A GIRL I liked gave me a love letter when I was 13. It was the best feeling in the world. She was a primary schooler, I was a high schooler, it was a perfect match except we didn’t catch the same bus. Her foster sister gave me the letter, and so began a series of letters written on Winnie the Pooh stationary.
I’ll go to high school each day, find time to write the letter, and return it to the sister on the ride home.
I visited their house on Saturday. There might have been some hand holding, and we kissed. She refused to make her friends leave the room because she wanted them to watch.
Best kiss I ever had.
Mustn’t have been as good for her though. She dumped me an hour later and told me there was another guy.
He went to primary school with her. It was a perfect match, apparently.
And I suppose I tell you this because it reinforced the idea the love letter approach worked. I discovered love poetry, and when I say “discovered” I mean I enjoyed writing it without having read any of the experts. And I gave it to another girl I liked for Valentines Day.
I should have plagiarised with something safe like:
how beautiful you are, my darling!
Oh, how beautiful!
Your eyes are doves.
I chose instead to write a love poem in Year 8 comparing the girl to various food objects. The line I do remember, as it repeated over and over, was:
You are as nice,
as nice as pie.
You always give everything a try.
You are as great, as great as tart.
I want you to be my sweetheart.
What possessed me? Love apparently. But it’s something the shy, creative writers did when they liked a girl. We had been influenced by the rom-com movies at the time like Can’t Hardly Wait which dictated this is what a guy did to attract her attention.
The years passed, with several love interests but perhaps one brief relationship made and died at schoolies. When I joined the Order I knew little of relationships except what I discovered in my young high school days eight years before.
There was a girl I met in the Order.
After her party I didn’t see her at all. Not for months. Not until the dreaded Christmas season.
At Order 614 Christmas is chaos. We’re warned about it all year. We collected money for the Christmas appeal at street corners and train stations across Melbourne, often with brass bands accompanying us. I heard the same songs on every shift, some I didn’t even know existed. And once we completed the four hour shifts we would return to work and work in the drop-in centre or wherever else we were rostered.

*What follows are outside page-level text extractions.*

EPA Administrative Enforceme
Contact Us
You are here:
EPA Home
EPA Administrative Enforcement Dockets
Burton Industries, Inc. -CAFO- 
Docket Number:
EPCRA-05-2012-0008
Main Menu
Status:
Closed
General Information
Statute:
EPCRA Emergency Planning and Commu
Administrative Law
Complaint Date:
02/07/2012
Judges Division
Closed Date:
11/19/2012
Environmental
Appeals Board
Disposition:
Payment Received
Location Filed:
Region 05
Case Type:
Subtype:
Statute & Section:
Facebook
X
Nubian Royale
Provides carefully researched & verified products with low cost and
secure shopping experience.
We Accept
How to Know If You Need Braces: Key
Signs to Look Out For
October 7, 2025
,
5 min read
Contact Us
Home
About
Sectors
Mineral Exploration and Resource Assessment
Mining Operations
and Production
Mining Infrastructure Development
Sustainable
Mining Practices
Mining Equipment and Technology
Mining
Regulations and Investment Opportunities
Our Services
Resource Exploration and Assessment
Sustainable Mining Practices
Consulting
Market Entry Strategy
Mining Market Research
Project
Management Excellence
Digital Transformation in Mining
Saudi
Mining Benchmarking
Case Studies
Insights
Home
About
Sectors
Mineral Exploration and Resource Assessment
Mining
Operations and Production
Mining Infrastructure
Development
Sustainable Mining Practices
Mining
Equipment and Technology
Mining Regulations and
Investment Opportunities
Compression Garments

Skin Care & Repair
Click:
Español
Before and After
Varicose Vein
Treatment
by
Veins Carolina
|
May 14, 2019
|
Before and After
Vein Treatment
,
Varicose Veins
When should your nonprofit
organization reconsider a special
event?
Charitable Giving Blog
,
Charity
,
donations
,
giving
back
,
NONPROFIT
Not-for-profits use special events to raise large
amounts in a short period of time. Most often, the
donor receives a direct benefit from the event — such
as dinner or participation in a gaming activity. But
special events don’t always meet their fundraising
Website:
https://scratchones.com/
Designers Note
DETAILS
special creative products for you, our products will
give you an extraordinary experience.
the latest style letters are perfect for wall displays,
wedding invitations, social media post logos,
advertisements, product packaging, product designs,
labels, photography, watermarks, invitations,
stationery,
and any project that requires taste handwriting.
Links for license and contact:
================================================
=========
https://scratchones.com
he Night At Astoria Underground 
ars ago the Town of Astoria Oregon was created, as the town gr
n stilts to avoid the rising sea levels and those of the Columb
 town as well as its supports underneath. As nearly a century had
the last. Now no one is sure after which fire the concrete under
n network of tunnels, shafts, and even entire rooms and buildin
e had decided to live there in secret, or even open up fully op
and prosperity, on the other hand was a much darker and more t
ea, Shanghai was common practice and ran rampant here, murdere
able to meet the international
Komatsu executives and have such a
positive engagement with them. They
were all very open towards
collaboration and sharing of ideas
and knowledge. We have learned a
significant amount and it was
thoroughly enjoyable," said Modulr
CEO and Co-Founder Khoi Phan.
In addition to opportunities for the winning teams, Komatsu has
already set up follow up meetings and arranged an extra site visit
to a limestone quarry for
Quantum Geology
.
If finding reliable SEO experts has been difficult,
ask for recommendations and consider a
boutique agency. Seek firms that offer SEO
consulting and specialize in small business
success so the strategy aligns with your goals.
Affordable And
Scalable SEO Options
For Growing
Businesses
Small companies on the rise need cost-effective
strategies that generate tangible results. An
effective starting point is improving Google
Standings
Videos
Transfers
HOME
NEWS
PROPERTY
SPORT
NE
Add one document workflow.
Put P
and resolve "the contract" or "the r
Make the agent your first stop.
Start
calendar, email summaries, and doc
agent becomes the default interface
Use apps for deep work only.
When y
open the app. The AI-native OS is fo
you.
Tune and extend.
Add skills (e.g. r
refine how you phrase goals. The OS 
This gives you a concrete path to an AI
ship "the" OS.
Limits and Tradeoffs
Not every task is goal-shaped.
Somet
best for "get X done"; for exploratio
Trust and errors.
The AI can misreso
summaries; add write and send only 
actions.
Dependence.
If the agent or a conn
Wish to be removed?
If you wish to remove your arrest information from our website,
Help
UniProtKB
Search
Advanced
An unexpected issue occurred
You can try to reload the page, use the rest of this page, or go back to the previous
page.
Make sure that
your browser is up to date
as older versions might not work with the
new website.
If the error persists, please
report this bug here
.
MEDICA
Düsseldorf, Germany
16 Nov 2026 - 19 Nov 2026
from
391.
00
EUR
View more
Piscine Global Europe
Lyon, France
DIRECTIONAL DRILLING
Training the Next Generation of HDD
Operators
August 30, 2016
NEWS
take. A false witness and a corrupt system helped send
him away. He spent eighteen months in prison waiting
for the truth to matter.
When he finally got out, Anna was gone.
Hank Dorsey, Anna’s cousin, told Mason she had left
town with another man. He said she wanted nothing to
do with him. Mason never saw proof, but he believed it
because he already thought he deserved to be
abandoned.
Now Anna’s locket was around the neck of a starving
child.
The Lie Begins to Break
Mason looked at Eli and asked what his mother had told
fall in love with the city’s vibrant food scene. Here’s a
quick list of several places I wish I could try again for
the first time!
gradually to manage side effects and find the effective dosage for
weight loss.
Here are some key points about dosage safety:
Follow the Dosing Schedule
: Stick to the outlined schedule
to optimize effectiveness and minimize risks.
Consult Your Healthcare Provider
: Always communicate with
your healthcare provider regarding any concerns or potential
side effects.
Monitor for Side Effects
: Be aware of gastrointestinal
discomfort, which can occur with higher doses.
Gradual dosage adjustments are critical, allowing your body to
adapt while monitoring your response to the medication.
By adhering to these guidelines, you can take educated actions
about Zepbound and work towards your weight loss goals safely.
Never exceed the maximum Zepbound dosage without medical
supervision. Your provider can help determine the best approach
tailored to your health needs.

The last month in the Order was like this. It buggered me up. One morning after a early shift of collecting money I fell asleep in the drop-in centre. This was a dangerous thing to do. When the boss told me off I sneaked away into the basement and took a nap.
On top of this I was seeing Sally more. I wanted to let her know I liked her before I moved back to Qld. I suppose other interstate relationships in the Order’s history had worked. When exhausted every day all I would need for an emotional high was to see her, then I’d be smiling again.
One of the best and last infatuation highs I have had, just like the ones in high school. You just don’t get them so much in your mid 20s.
The combined mixture of all these emotions – from exhaustion to tingles – made me believe this meant something. And after a year of challenging myself to do more and be a better person I wanted to prove to myself I could ask a girl out properly. With advice from some friends I found her mobile and phoned her the day before the Order 614’s last church service of the year.
“Hi Sally, it’s Chris. The one who works at the Order?”
“Oh, hi, Chris.”
“Want to grab a coffee or something tomorrow?” When I write the question down it doesn’t seem so hard to say.
“What? Really? Are you sure?”
We arranged to meet for coffee after church the next morning. The first thing I should have done when I saw her there was say hello. But I was too shy, I ignored eye contact, I slouched and looked busy with my other friends.
So I shouldn’t have been too surprised when she walked to me at the church lunch, smiled, and said “I’m sorry, I just realised I double-booked.”
“Okay, maybe another time maybe.”
Nope. That wasn’t what she was telling me. So that night I decided to write a love letter. The best love letter I’d written yet. It started with:
You are as nice
As nice as pie.
I shouldn’t have given her the letter. These emotions were a culmination of the Order, and I knew I would be saying goodbye to the building and moving interstate again. I was making her some sort of anchor.
The next day she read that stuff I meant about “how beautiful and how smart and how gorgeous” she was. The last time I heard from her she described it as “flattering.”
And I would be tempted to use this post to apologise to her (and maybe to the former love interests I added into one Facebook group they all declined to join) for my behaviour.
But this is not to be a justification to her.
If it was I would not have learned my lesson.